*What to do*
Would you transcribe the line that holds "(iii) Fair Work Act 2009", plus every line beneath it through the end of the data, exactly and with nothing added?

[Saved data entries]
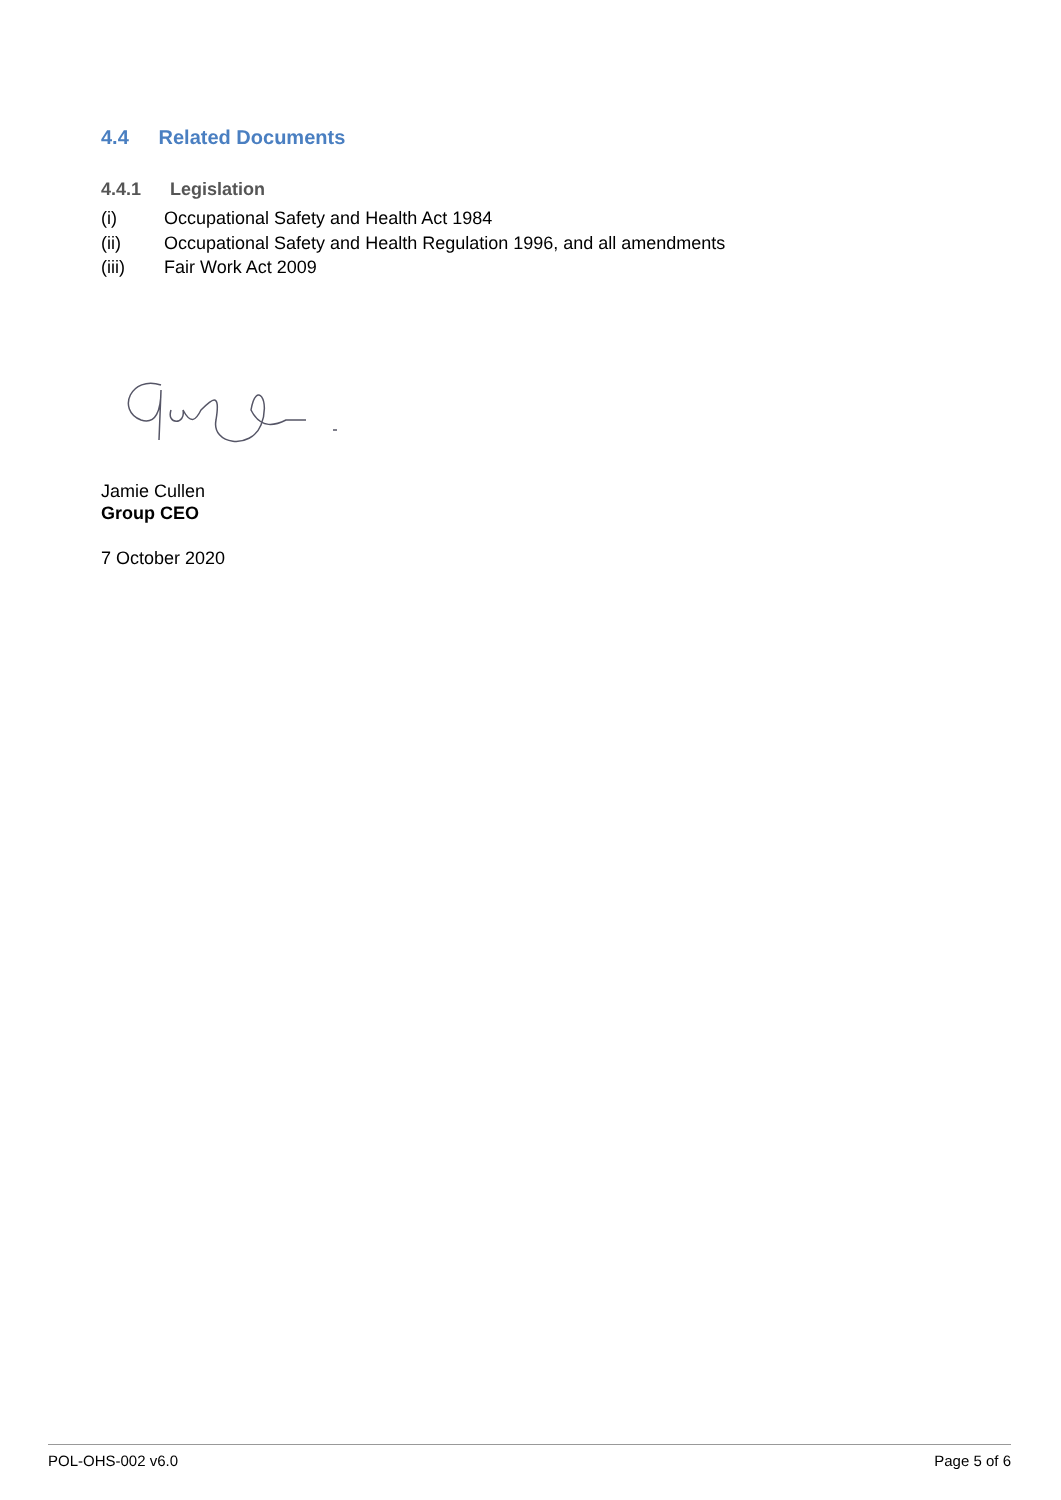4.4 Related Documents
4.4.1 Legislation
(i) Occupational Safety and Health Act 1984
(ii) Occupational Safety and Health Regulation 1996, and all amendments
(iii) Fair Work Act 2009
Jamie Cullen
Group CEO
7 October 2020
POL-OHS-002 v6.0 Page 5 of 6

*Exercise solution*
(iii) Fair Work Act 2009
Jamie Cullen
Group CEO
7 October 2020
POL-OHS-002 v6.0 Page 5 of 6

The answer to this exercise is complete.